Home lab update - mid 2025

It’s been about half a year since the last update on my home lab setup. Initially I planned to do this annually, but a lot has changed since the last time, so I decided to do a quick update.

Overview

A big change from last year is that I moved to a new place and gained control over my own router (and hence the whole network!). It made the architecture much simpler by getting rid of some hacky stuff.

High-level architecture overview

External-facing applications

These are the applications that are accessible from the internet. Some of them are for my personal use.

Application	Description
Domain entrypoint	Landing page for my domain
Portfolio website	My personal portfolio website
This blog	My personal blog
Review Planner	A tool for planning code reviews (WIP on GitHub)
Commafeed	A self-hosted RSS feed reader
Linkwarden	A self-hosted website archiving service
Static file server	An nginx file server that I use for sharing my resume, etc.

CI/CD

ArgoCD continues to be my go-to tool for GitOps. It allows me to manage my Kubernetes resources declaratively in a git repository, and automatically deploys changes to the cluster.

In this past few months, I focused on setting up proper CI/CD pipelines for my applications.
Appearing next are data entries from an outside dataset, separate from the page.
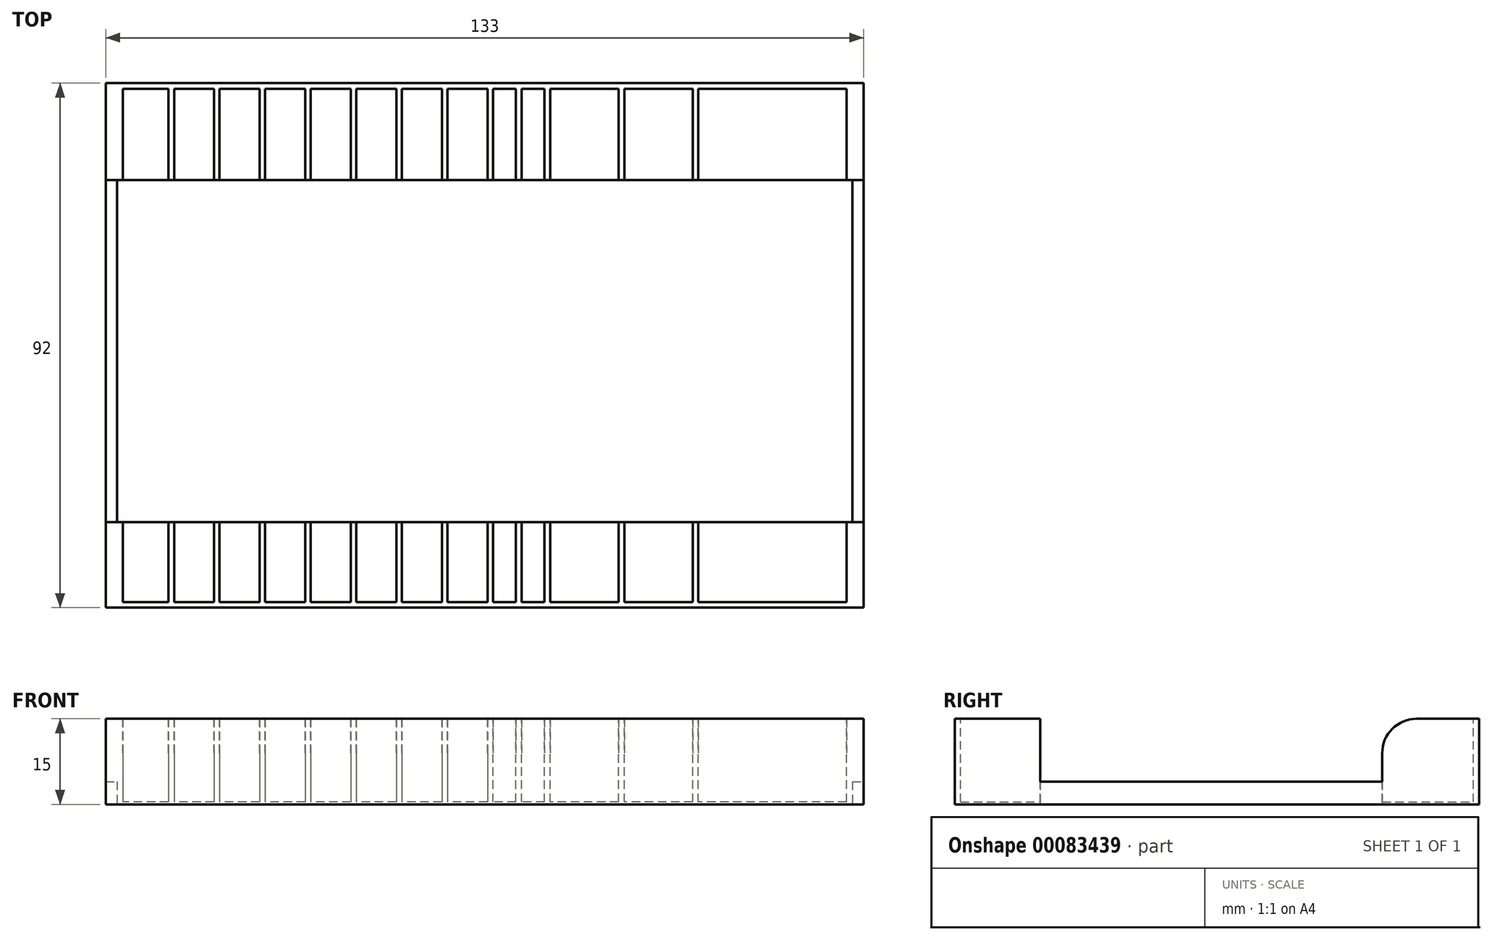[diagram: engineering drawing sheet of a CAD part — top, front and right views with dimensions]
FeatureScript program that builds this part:
annotation { "Feature Type Name" : "Feature", "Feature Type Description" : "" }
export const myFeature = defineFeature(function(context is Context, id is Id, definition is map)
    precondition{}
    {
        {
            assignVariable(context, id + "F0", {"name" : "holderHeight", "anyValue" : 15});
        }
        {
            var Q0;
            Q0=qCreatedBy(makeId("Top.planeOp"),FACE);
            var sketch = newSketch(context, id + "F1", { "sketchPlane" : qUnion([Q0])});
            skLineSegment(sketch, "E0.bottom", {"start": v(-58, -45) * mm, "end": v(71, -45) * mm});
            skLineSegment(sketch, "E0.top", {"start": v(-58, 47) * mm, "end": v(71, 47) * mm});
            skLineSegment(sketch, "E0.left", {"start": v(-58, -45) * mm, "end": v(-58, 47) * mm});
            skLineSegment(sketch, "E0.right", {"start": v(71, -45) * mm, "end": v(71, 47) * mm});
            skSolve(sketch);
        }
        {
            var Q0;
            Q0=makeQuery(id+"F1.imprint","IMPRINT",FACE,{"disambiguationData":[TD([[makeQuery(id+"F1.imprint","IMPRINT",EDGE,{"derivedFrom":sQuery(id+"F1.wireOp",EDGE,"E0.bottom")}),1.0]])]});
            extrude(context, id + "F2", {"entities" : qUnion([Q0]), "depth" : getVariable(context, 'holderHeight') * mm});
        }
        {
            var Q0;
            Q0=makeQuery(id+"F2.opExtrude","CAP_FACE",FACE,{"disambiguationData":[OSD([sQuery(id+"F1.wireOp",EDGE,"E0.bottom"),sQuery(id+"F1.wireOp",EDGE,"E0.top"),sQuery(id+"F1.wireOp",EDGE,"E0.left"),sQuery(id+"F1.wireOp",EDGE,"E0.right")])],"isStart":false});
            var sketch = newSketch(context, id + "F3", { "sketchPlane" : qUnion([Q0])});
            skPoint(sketch, "E1.middle", {"position": v(0, 1) * mm});
            skLineSegment(sketch, "E2.bottom", {"start": v(-49, 46) * mm, "end": v(-57, 46) * mm});
            skLineSegment(sketch, "E2.top", {"start": v(-49, -44) * mm, "end": v(-57, -44) * mm});
            skLineSegment(sketch, "E2.left", {"start": v(-49, 46) * mm, "end": v(-49, -44) * mm});
            skLineSegment(sketch, "E2.right", {"start": v(-57, 46) * mm, "end": v(-57, -44) * mm});
            skPoint(sketch, "E2.middle", {"position": v(-53, 1) * mm});
            skLineSegment(sketch, "E3", {"start": v(0, 1) * mm, "end": v(-109.38, 1) * mm, "construction": true});
            skLineSegment(sketch, "E4.bottom", {"start": v(-41, 46) * mm, "end": v(-48, 46) * mm});
            skLineSegment(sketch, "E4.top", {"start": v(-41, -44) * mm, "end": v(-48, -44) * mm});
            skLineSegment(sketch, "E4.left", {"start": v(-41, 46) * mm, "end": v(-41, -44) * mm});
            skLineSegment(sketch, "E4.right", {"start": v(-48, 46) * mm, "end": v(-48, -44) * mm});
            skPoint(sketch, "E4.middle", {"position": v(-44.5, 1) * mm});
            skPoint(sketch, "E4.cornerSnap0", {"position": v(-53, 46) * mm});
            skLineSegment(sketch, "E5.1.0.0", {"start": v(-33, 46) * mm, "end": v(-33, -44) * mm});
            skLineSegment(sketch, "E5.1.0.1", {"start": v(-33, 46) * mm, "end": v(-40, 46) * mm});
            skLineSegment(sketch, "E5.1.0.2", {"start": v(-40, 46) * mm, "end": v(-40, -44) * mm});
            skLineSegment(sketch, "E5.1.0.3", {"start": v(-33, -44) * mm, "end": v(-40, -44) * mm});
            skLineSegment(sketch, "E5.2.0.0", {"start": v(-25, 46) * mm, "end": v(-25, -44) * mm});
            skLineSegment(sketch, "E5.2.0.1", {"start": v(-25, 46) * mm, "end": v(-32, 46) * mm});
            skLineSegment(sketch, "E5.2.0.2", {"start": v(-32, 46) * mm, "end": v(-32, -44) * mm});
            skLineSegment(sketch, "E5.2.0.3", {"start": v(-25, -44) * mm, "end": v(-32, -44) * mm});
            skLineSegment(sketch, "E5.3.0.0", {"start": v(-17, 46) * mm, "end": v(-17, -44) * mm});
            skLineSegment(sketch, "E5.3.0.1", {"start": v(-17, 46) * mm, "end": v(-24, 46) * mm});
            skLineSegment(sketch, "E5.3.0.2", {"start": v(-24, 46) * mm, "end": v(-24, -44) * mm});
            skLineSegment(sketch, "E5.3.0.3", {"start": v(-17, -44) * mm, "end": v(-24, -44) * mm});
            skLineSegment(sketch, "E5.4.0.0", {"start": v(-9, 46) * mm, "end": v(-9, -44) * mm});
            skLineSegment(sketch, "E5.4.0.1", {"start": v(-9, 46) * mm, "end": v(-16, 46) * mm});
            skLineSegment(sketch, "E5.4.0.2", {"start": v(-16, 46) * mm, "end": v(-16, -44) * mm});
            skLineSegment(sketch, "E5.4.0.3", {"start": v(-9, -44) * mm, "end": v(-16, -44) * mm});
            skLineSegment(sketch, "E5.5.0.0", {"start": v(-1, 46) * mm, "end": v(-1, -44) * mm});
            skLineSegment(sketch, "E5.5.0.1", {"start": v(-1, 46) * mm, "end": v(-8, 46) * mm});
            skLineSegment(sketch, "E5.5.0.2", {"start": v(-8, 46) * mm, "end": v(-8, -44) * mm});
            skLineSegment(sketch, "E5.5.0.3", {"start": v(-1, -44) * mm, "end": v(-8, -44) * mm});
            skLineSegment(sketch, "E5.direction1", {"start": v(-41, -44) * mm, "end": v(-33, -44) * mm, "construction": true});
            skLineSegment(sketch, "E6.0.6.0", {"start": v(7, 46) * mm, "end": v(7, -44) * mm});
            skLineSegment(sketch, "E6.3.6.0", {"start": v(7, 46) * mm, "end": v(0, 46) * mm});
            skLineSegment(sketch, "E6.6.6.0", {"start": v(0, 46) * mm, "end": v(0, -44) * mm});
            skLineSegment(sketch, "E6.9.6.0", {"start": v(7, -44) * mm, "end": v(0, -44) * mm});
            skLineSegment(sketch, "E7", {"start": v(0, 1) * mm, "end": v(83.05, 1) * mm, "construction": true});
            skLineSegment(sketch, "E8.bottom", {"start": v(8, -44) * mm, "end": v(12, -44) * mm});
            skLineSegment(sketch, "E8.top", {"start": v(8, 46) * mm, "end": v(12, 46) * mm});
            skLineSegment(sketch, "E8.left", {"start": v(8, -44) * mm, "end": v(8, 46) * mm});
            skLineSegment(sketch, "E8.right", {"start": v(12, -44) * mm, "end": v(12, 46) * mm});
            skPoint(sketch, "E8.middle", {"position": v(10, 1) * mm});
            skLineSegment(sketch, "E9.bottom", {"start": v(13, -44) * mm, "end": v(17, -44) * mm});
            skLineSegment(sketch, "E9.top", {"start": v(13, 46) * mm, "end": v(17, 46) * mm});
            skLineSegment(sketch, "E9.left", {"start": v(13, -44) * mm, "end": v(13, 46) * mm});
            skLineSegment(sketch, "E9.right", {"start": v(17, -44) * mm, "end": v(17, 46) * mm});
            skPoint(sketch, "E9.middle", {"position": v(15, 1) * mm});
            skLineSegment(sketch, "E10.bottom", {"start": v(18, -44) * mm, "end": v(30, -44) * mm});
            skLineSegment(sketch, "E10.top", {"start": v(18, 46) * mm, "end": v(30, 46) * mm});
            skLineSegment(sketch, "E10.left", {"start": v(18, -44) * mm, "end": v(18, 46) * mm});
            skLineSegment(sketch, "E10.right", {"start": v(30, -44) * mm, "end": v(30, 46) * mm});
            skPoint(sketch, "E10.middle", {"position": v(24, 1) * mm});
            skLineSegment(sketch, "E11.1.0.0", {"start": v(43, -44) * mm, "end": v(43, 46) * mm});
            skLineSegment(sketch, "E11.1.0.1", {"start": v(31, 46) * mm, "end": v(43, 46) * mm});
            skLineSegment(sketch, "E11.1.0.2", {"start": v(31, -44) * mm, "end": v(31, 46) * mm});
            skLineSegment(sketch, "E11.1.0.3", {"start": v(31, -44) * mm, "end": v(43, -44) * mm});
            skLineSegment(sketch, "E11.direction1", {"start": v(30, -44) * mm, "end": v(43, -44) * mm, "construction": true});
            skLineSegment(sketch, "E12.bottom", {"start": v(44, -44) * mm, "end": v(70, -44) * mm});
            skLineSegment(sketch, "E12.top", {"start": v(44, 46) * mm, "end": v(70, 46) * mm});
            skLineSegment(sketch, "E12.left", {"start": v(44, -44) * mm, "end": v(44, 46) * mm});
            skLineSegment(sketch, "E12.right", {"start": v(70, -44) * mm, "end": v(70, 46) * mm});
            skPoint(sketch, "E12.middle", {"position": v(57, 1) * mm});
            skSolve(sketch);
        }
        {
            var Q0;
            Q0=makeQuery(id+"F2.opExtrude","CAP_FACE",FACE,{"disambiguationData":[OSD([sQuery(id+"F1.wireOp",EDGE,"E0.bottom"),sQuery(id+"F1.wireOp",EDGE,"E0.top"),sQuery(id+"F1.wireOp",EDGE,"E0.left"),sQuery(id+"F1.wireOp",EDGE,"E0.right")])],"isStart":false});
            var sketch = newSketch(context, id + "F4", { "sketchPlane" : qUnion([Q0])});
            skLineSegment(sketch, "E13.bottom", {"start": v(-58, -30) * mm, "end": v(71, -30) * mm});
            skLineSegment(sketch, "E13.top", {"start": v(-58, 30) * mm, "end": v(71, 30) * mm});
            skLineSegment(sketch, "E13.left", {"start": v(-58, -30) * mm, "end": v(-58, 30) * mm});
            skLineSegment(sketch, "E13.right", {"start": v(71, -30) * mm, "end": v(71, 30) * mm});
            skPoint(sketch, "E13.middle", {"position": v(6.5, 0) * mm});
            skLineSegment(sketch, "E14", {"start": v(-73, 0) * mm, "end": v(86, 0) * mm, "construction": true});
            skSolve(sketch);
        }
        {
            var Q0;
            Q0 = qSketchRegion(id + "F4", true);
            extrude(context, id + "F5", {"entities" : qUnion([Q0]), "operationType" : NewBodyOperationType.REMOVE, "oppositeDirection" : true, "depth" : (getVariable(context, 'holderHeight') - 4) * mm});
        }
        {
            var Q0;
            Q0=makeQuery(id+"F5.boolean.opBoolean","COPY",EDGE,{"derivedFrom":makeQuery(id+"F5.opExtrude","CAP_EDGE",EDGE,{"disambiguationData":[OSD([sQuery(id+"F4.wireOp",EDGE,"E13.top")])],"isStart":true})});
            var Q1;
            Q1=makeQuery(id+"F5.boolean.opBoolean","COPY",EDGE,{"derivedFrom":makeQuery(id+"F5.opExtrude","CAP_EDGE",EDGE,{"disambiguationData":[OSD([sQuery(id+"F4.wireOp",EDGE,"E13.bottom")])],"isStart":true})});
            fillet(context, id + "F6", {"entities" : qUnion([Q0, Q1]), "radius" : 6 * mm, "tangentPropagation" : true, "allowEdgeOverflow" : false});
        }
        {
            var Q0;
            Q0=makeQuery(id+"F3.imprint","IMPRINT",FACE,{"disambiguationData":[TD([[makeQuery(id+"F3.imprint","IMPRINT",EDGE,{"derivedFrom":sQuery(id+"F3.wireOp",EDGE,"E2.bottom")}),1.0]])]});
            var Q1;
            Q1=makeQuery(id+"F3.imprint","IMPRINT",FACE,{"disambiguationData":[TD([[makeQuery(id+"F3.imprint","IMPRINT",EDGE,{"derivedFrom":sQuery(id+"F3.wireOp",EDGE,"E4.bottom")}),1.0]])]});
            var Q2;
            Q2=makeQuery(id+"F3.imprint","IMPRINT",FACE,{"disambiguationData":[TD([[makeQuery(id+"F3.imprint","IMPRINT",EDGE,{"derivedFrom":sQuery(id+"F3.wireOp",EDGE,"E5.1.0.0")}),-1.0]])]});
            var Q3;
            Q3=makeQuery(id+"F3.imprint","IMPRINT",FACE,{"disambiguationData":[TD([[makeQuery(id+"F3.imprint","IMPRINT",EDGE,{"derivedFrom":sQuery(id+"F3.wireOp",EDGE,"E5.2.0.0")}),-1.0]])]});
            var Q4;
            Q4=makeQuery(id+"F3.imprint","IMPRINT",FACE,{"disambiguationData":[TD([[makeQuery(id+"F3.imprint","IMPRINT",EDGE,{"derivedFrom":sQuery(id+"F3.wireOp",EDGE,"E5.3.0.0")}),-1.0]])]});
            var Q5;
            Q5=makeQuery(id+"F3.imprint","IMPRINT",FACE,{"disambiguationData":[TD([[makeQuery(id+"F3.imprint","IMPRINT",EDGE,{"derivedFrom":sQuery(id+"F3.wireOp",EDGE,"E5.4.0.0")}),-1.0]])]});
            var Q6;
            Q6=makeQuery(id+"F3.imprint","IMPRINT",FACE,{"disambiguationData":[TD([[makeQuery(id+"F3.imprint","IMPRINT",EDGE,{"derivedFrom":sQuery(id+"F3.wireOp",EDGE,"E5.5.0.0")}),-1.0]])]});
            var Q7;
            Q7=makeQuery(id+"F3.imprint","IMPRINT",FACE,{"disambiguationData":[TD([[makeQuery(id+"F3.imprint","IMPRINT",EDGE,{"derivedFrom":sQuery(id+"F3.wireOp",EDGE,"E6.0.6.0")}),-1.0]])]});
            var Q8;
            Q8=makeQuery(id+"F3.imprint","IMPRINT",FACE,{"disambiguationData":[TD([[makeQuery(id+"F3.imprint","IMPRINT",EDGE,{"derivedFrom":sQuery(id+"F3.wireOp",EDGE,"E8.bottom")}),1.0]])]});
            var Q9;
            Q9=makeQuery(id+"F3.imprint","IMPRINT",FACE,{"disambiguationData":[TD([[makeQuery(id+"F3.imprint","IMPRINT",EDGE,{"derivedFrom":sQuery(id+"F3.wireOp",EDGE,"E9.bottom")}),1.0]])]});
            var Q10;
            Q10=makeQuery(id+"F3.imprint","IMPRINT",FACE,{"disambiguationData":[TD([[makeQuery(id+"F3.imprint","IMPRINT",EDGE,{"derivedFrom":sQuery(id+"F3.wireOp",EDGE,"E10.bottom")}),1.0]])]});
            var Q11;
            Q11=makeQuery(id+"F3.imprint","IMPRINT",FACE,{"disambiguationData":[TD([[makeQuery(id+"F3.imprint","IMPRINT",EDGE,{"derivedFrom":sQuery(id+"F3.wireOp",EDGE,"E11.1.0.0")}),1.0]])]});
            var Q12;
            Q12=makeQuery(id+"F3.imprint","IMPRINT",FACE,{"disambiguationData":[TD([[makeQuery(id+"F3.imprint","IMPRINT",EDGE,{"derivedFrom":sQuery(id+"F3.wireOp",EDGE,"E12.bottom")}),1.0]])]});
            extrude(context, id + "F7", {"entities" : qUnion([Q0, Q1, Q2, Q3, Q4, Q5, Q6, Q7, Q8, Q9, Q10, Q11, Q12]), "operationType" : NewBodyOperationType.REMOVE, "oppositeDirection" : true, "depth" : (getVariable(context, 'holderHeight') - .4) * mm});
        }
        {
            var Q0;
            Q0=makeQuery(id+"F2.opExtrude","SWEPT_FACE",FACE,{"disambiguationData":[OSD([sQuery(id+"F1.wireOp",EDGE,"E0.left")])]});
            extrude(context, id + "F8", {"entities" : qUnion([Q0]), "operationType" : NewBodyOperationType.ADD, "depth" : 2 * mm});
        }
        {
            var Q0;
            Q0=makeQuery(id+"F2.opExtrude","SWEPT_FACE",FACE,{"disambiguationData":[OSD([sQuery(id+"F1.wireOp",EDGE,"E0.right")])]});
            extrude(context, id + "F9", {"entities" : qUnion([Q0]), "operationType" : NewBodyOperationType.ADD, "depth" : 2 * mm});
        }
        {
            var Q0;
            {var subQ0=sQuery(id+"F1.wireOp",EDGE,"E0.right");var subQ1=sQuery(id+"F1.wireOp",EDGE,"E0.left");Q0=makeQuery(id+"F9.boolean.opBoolean","MERGE",FACE,{"derivedFrom":[makeQuery(id+"F8.boolean.opBoolean","MERGE",FACE,{"derivedFrom":[makeQuery(id+"F2.opExtrude","CAP_FACE",FACE,{"disambiguationData":[OSD([sQuery(id+"F1.wireOp",EDGE,"E0.bottom"),sQuery(id+"F1.wireOp",EDGE,"E0.top"),subQ1,subQ0])],"isStart":true}),makeQuery(id+"F8.opExtrude","SWEPT_FACE",FACE,{"disambiguationData":[OSD([subQ1]),TDD([makeQuery(id+"F2.opExtrude","CAP_EDGE",EDGE,{"disambiguationData":[OSD([subQ1])],"isStart":true})])]})]}),makeQuery(id+"F9.opExtrude","SWEPT_FACE",FACE,{"disambiguationData":[OSD([subQ0]),TDD([makeQuery(id+"F2.opExtrude","CAP_EDGE",EDGE,{"disambiguationData":[OSD([subQ0])],"isStart":true})])]})]});}
            var sketch = newSketch(context, id + "F10", { "sketchPlane" : qUnion([Q0])});
            skLineSegment(sketch, "E15", {"start": v(6.5, 45) * mm, "end": v(6.5, -47) * mm, "construction": true});
            skLineSegment(sketch, "E16", {"start": v(73, -1) * mm, "end": v(-60, -1) * mm, "construction": true});
            skLineSegment(sketch, "E17.bottom", {"start": v(-58, -30) * mm, "end": v(71, -30) * mm});
            skLineSegment(sketch, "E17.top", {"start": v(-58, 30) * mm, "end": v(71, 30) * mm});
            skLineSegment(sketch, "E17.left", {"start": v(-58, -30) * mm, "end": v(-58, 30) * mm});
            skLineSegment(sketch, "E17.right", {"start": v(71, -30) * mm, "end": v(71, 30) * mm});
            skPoint(sketch, "E17.middle", {"position": v(6.5, 0) * mm});
            skPoint(sketch, "E17.middle.positionSnap0", {"position": v(6.5, -1) * mm});
            skPoint(sketch, "E17.centerSnap0", {"position": v(6.5, -1) * mm});
            skSolve(sketch);
        }
        {
            var Q0;
            Q0=makeQuery(id+"F10.imprint","IMPRINT",FACE,{"disambiguationData":[TD([[makeQuery(id+"F10.imprint","IMPRINT",EDGE,{"derivedFrom":sQuery(id+"F10.wireOp",EDGE,"E17.bottom")}),1.0]])]});
            extrude(context, id + "F11", {"entities" : qUnion([Q0]), "operationType" : NewBodyOperationType.REMOVE, "oppositeDirection" : true, "depth" : 25 * mm});
        }
    });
Now all my applications are built and deployed automatically when I push changes to the repository.

CI/CD workflow

For each application, when there is a new change in repository,

GitHub Actions pushes a new image to the container registry.
ArgoCD Image Updater picks it up and updates the manifest repository with the new image tag.
ArgoCD detects change in the manifest repository and deploys the new image to the cluster.
Whenever there is a change in deployment, ArgoCD sends a notification a Slack channel.

Observability

I finally have a centralized log aggregation mechanism configured. My initial approach was to use Promtail, Loki, and Grafana, but I found it to be an overkill for my needs. All I wanted was a highly available log storage that allowed me to look through the logs with vim, less, and similar tools.

Therefore I resorted to using fluentbit to collect logs from all pods, and send them to a syslog-ng pod that’s also running in the cluster. The syslog-ng pod is configured to store logs in a persistent volume backed by CephFS, which I can access easily from my home network.

Log streaming

The result looks something like this:

 1
 2
 3
 4
 5
 6
 7
 8
 9
10
11
12
13
14
15
16
17
18


|-- blog <- namespace
|   |-- blog.log <- current log file
|   |-- blog.log-20250601 <- archived log files
|   |-- blog.log-20250602
|   |-- blog.log-20250603
|   |-- remark42.log
|   |-- remark42.log-20250601
|   |-- remark42.log-20250602
|   `-- remark42.log-20250603
|-- blog-stg
|   |-- blog.log
|   |-- blog.log-20250601
|   |-- blog.log-20250602
|   |-- blog.log-20250603
|   |-- remark42.log
|   |-- remark42.log-20250601
|   |-- remark42.log-20250602
|   `-- remark42.log-20250603

I also deployed a homepage for myself to get to different applications / management consoles quickly.

homepage

Kubernetes log collection using Fluent Bit and syslog

Infrastructure

A lot has happened to the infrastructure in my home lab since the last update. I migrated from using kvm with libvirt to Proxmox, and set up a Ceph cluster for distributed storage. By doing that, the whole architecture became simpler to manage and more reliable.

Two additional Dell Optiplexes were added to the cluster, bringing the total number of physical hosts to five.

Infrastructure

In the post: Load balancer for Proxmox cluster, I set up a load balancer for the Proxmox management interface, so that I can just use the hostname pmx.i.junyi.me to access the management interface.

Network

Following are the primary upgrades to my network setup:

Ditched Tailscale and configured port-forwarding directly on my router.
Set up bind9 as a local DNS server for internal domain resolution, paired with traefik as reverse proxy. For example, blog.junyi.me is the publically accessible blog, but blog.i.junyi.me is the internal domain that points to the testing version of the blog.

Network flow

As written in this post: Setting up an internal network and DNS with Kubernetes, traefik, and bind9, traefik is responsible for exposing public and internal services on separate IPs (services).

Still using metallb for load balancing, and cert-manager for managing TLS certificates.

Conclusion

It’s been a fun half year. I learned a lot about CI/CD, logging, and infrastructure management, but I still have a lot to learn on each of those topics and more. There are some potential improvements that I can think of right now:

Backup and restore strategy for the kubernetes cluster
Monitoring and alerting system using something like Prometheus and Grafana
Infrastructure as code using Terraform
Centralized secrets management using something like HashiCorp Vault

As for the hardware side of things, I really want to upgrade my network to 10Gbps, and add some additional storage for backups.